Alzheimer’s disease may limit behavioral responses to cooling or even recognition that the body temperature is dropping.9 This disease is associated with weight loss (and attendant loss of body fat that acts, in part, as insulation), hypothalamic pathologic changes, and decreased serotonin activity in the hypothalamus. The processes leading to Ms. B.’s progressive cognitive impairment most likely contributed to hypothalamic dysregulation and subsequent accidental hypothermia.
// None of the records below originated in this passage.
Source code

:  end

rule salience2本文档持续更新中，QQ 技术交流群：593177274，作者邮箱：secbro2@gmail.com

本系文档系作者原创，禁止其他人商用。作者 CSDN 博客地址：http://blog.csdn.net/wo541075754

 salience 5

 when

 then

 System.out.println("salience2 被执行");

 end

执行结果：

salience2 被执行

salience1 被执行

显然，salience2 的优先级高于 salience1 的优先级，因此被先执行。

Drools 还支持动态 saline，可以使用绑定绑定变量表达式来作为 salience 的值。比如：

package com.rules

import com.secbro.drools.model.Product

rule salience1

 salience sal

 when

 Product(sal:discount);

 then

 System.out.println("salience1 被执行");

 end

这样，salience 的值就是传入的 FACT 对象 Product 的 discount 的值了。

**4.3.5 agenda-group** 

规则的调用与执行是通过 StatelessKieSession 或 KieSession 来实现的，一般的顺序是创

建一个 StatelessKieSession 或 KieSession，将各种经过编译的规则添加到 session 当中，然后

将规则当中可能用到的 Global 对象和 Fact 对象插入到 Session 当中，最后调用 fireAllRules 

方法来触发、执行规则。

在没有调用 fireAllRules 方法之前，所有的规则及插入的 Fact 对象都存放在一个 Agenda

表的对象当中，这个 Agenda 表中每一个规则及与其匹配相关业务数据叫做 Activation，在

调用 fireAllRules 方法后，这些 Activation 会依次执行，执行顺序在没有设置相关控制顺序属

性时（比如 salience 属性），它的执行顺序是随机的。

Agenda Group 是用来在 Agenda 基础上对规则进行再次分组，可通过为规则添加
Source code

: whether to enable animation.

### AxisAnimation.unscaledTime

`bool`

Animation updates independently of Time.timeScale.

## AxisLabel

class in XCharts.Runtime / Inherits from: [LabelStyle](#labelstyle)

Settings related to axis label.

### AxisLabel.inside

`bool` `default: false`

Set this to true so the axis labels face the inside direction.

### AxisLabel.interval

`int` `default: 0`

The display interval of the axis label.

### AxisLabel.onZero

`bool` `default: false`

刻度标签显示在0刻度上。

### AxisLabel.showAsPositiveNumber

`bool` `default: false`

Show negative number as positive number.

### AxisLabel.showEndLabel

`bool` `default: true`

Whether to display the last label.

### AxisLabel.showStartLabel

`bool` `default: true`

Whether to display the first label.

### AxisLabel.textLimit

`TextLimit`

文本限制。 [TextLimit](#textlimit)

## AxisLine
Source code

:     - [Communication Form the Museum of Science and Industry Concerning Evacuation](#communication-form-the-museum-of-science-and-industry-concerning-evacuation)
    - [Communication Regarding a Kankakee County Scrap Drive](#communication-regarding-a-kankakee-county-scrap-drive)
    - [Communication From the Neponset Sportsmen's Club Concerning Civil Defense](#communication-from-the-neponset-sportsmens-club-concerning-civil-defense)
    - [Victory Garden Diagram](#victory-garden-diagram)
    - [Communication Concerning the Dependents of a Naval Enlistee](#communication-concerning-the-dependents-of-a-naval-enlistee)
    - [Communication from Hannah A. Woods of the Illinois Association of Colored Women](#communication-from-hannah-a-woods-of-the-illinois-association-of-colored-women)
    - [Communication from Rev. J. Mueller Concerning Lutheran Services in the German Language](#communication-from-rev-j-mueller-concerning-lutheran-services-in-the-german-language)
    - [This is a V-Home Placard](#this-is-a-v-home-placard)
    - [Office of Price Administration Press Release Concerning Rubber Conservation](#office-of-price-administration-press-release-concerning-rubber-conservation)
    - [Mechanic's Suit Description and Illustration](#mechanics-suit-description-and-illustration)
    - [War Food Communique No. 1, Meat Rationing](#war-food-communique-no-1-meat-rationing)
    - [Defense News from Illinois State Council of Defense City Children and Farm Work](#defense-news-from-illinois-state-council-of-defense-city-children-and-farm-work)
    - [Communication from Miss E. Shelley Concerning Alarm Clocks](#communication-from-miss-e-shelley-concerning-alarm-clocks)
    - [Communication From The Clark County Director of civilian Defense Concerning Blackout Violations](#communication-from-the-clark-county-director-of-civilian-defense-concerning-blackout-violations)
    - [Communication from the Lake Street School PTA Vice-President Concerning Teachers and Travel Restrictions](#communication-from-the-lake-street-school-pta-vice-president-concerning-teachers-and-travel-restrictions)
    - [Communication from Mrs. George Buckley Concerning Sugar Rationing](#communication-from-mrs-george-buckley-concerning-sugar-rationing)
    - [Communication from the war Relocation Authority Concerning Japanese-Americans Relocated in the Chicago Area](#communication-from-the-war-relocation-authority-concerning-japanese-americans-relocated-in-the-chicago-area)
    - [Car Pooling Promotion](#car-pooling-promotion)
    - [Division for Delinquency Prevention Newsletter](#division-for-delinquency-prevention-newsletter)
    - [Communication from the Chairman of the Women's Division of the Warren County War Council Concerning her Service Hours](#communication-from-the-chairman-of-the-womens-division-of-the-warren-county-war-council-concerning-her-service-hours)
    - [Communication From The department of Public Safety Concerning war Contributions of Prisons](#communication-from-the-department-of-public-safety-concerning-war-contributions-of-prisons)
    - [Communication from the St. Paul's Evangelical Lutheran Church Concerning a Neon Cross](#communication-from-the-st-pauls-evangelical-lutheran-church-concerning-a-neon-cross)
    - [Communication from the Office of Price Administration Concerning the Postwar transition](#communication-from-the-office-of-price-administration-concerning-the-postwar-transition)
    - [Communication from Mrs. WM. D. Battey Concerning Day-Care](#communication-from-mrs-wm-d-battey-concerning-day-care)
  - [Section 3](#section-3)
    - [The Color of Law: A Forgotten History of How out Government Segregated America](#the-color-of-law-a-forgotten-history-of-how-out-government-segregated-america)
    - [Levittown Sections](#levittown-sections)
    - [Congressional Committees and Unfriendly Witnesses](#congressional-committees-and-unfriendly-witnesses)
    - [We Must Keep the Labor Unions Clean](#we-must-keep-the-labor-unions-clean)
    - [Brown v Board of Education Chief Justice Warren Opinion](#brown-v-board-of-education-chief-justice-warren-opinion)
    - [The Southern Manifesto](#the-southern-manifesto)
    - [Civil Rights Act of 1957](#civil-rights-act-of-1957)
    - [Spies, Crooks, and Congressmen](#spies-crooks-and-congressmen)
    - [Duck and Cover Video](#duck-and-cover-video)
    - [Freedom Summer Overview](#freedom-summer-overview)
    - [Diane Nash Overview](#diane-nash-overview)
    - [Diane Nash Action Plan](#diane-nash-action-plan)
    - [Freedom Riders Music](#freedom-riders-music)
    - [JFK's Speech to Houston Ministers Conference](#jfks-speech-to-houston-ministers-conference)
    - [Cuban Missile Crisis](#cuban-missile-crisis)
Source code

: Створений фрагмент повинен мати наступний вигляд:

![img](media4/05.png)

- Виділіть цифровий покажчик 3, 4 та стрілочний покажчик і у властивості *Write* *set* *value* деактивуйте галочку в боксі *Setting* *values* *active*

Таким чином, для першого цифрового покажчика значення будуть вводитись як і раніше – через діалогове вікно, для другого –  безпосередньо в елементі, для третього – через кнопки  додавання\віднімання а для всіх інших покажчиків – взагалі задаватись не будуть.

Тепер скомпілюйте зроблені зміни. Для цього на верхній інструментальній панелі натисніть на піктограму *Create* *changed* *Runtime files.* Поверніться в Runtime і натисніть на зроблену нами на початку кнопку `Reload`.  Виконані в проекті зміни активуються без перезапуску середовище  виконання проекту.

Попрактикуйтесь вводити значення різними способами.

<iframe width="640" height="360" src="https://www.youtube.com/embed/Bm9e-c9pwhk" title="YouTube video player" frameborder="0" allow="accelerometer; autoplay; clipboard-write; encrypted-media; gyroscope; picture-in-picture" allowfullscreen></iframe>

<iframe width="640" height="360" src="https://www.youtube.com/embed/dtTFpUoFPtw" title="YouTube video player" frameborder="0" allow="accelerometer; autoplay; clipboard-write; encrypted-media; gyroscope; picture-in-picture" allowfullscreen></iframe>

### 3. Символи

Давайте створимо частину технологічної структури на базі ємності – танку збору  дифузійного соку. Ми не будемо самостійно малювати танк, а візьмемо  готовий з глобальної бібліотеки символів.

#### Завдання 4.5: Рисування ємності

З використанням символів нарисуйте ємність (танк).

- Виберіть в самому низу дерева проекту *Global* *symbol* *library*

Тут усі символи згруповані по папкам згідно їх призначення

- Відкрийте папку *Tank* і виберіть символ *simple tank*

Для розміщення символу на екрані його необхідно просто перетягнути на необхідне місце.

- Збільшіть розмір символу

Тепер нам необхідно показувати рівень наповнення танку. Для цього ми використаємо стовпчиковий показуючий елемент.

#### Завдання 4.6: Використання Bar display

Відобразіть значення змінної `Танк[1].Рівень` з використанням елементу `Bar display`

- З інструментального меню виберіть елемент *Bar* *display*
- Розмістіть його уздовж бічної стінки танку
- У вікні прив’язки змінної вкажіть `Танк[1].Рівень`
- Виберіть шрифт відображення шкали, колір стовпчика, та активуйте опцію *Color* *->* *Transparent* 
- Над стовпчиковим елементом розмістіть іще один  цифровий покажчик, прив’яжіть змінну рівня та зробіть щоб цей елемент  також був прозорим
Ms. B.’s repeated disrobing during her stay at the adult care facility was ascribed to dementia. Serial body temperature measurements were not available, so we do not know the extent to which the disrobing may have been paradoxical—that is, undressing when cold rather than dressing more warmly. Paradoxical undressing is found during moderate (82.4°F to 90°F) hypothermia.1
Medications and hypothermia
Normally, mild hypothermia induces vasoconstriction and initial increases in heart rate and cardiac output. (The latter increase is principally driven by the accelerated heart rate rather than increased stroke volume.) These changes tend to protect the patient from further lowering of body temperature. But Ms. B.’s medications included the vasodilator, isosorbide dinitrate; the beta-blocker, metoprolol; and the angiotensin-converting enzyme (ACE) inhibitor, lisinopril. All these agents impaired her capacities to vasoconstrict and to increase cardiac output, thereby reducing her ability to conserve body heat.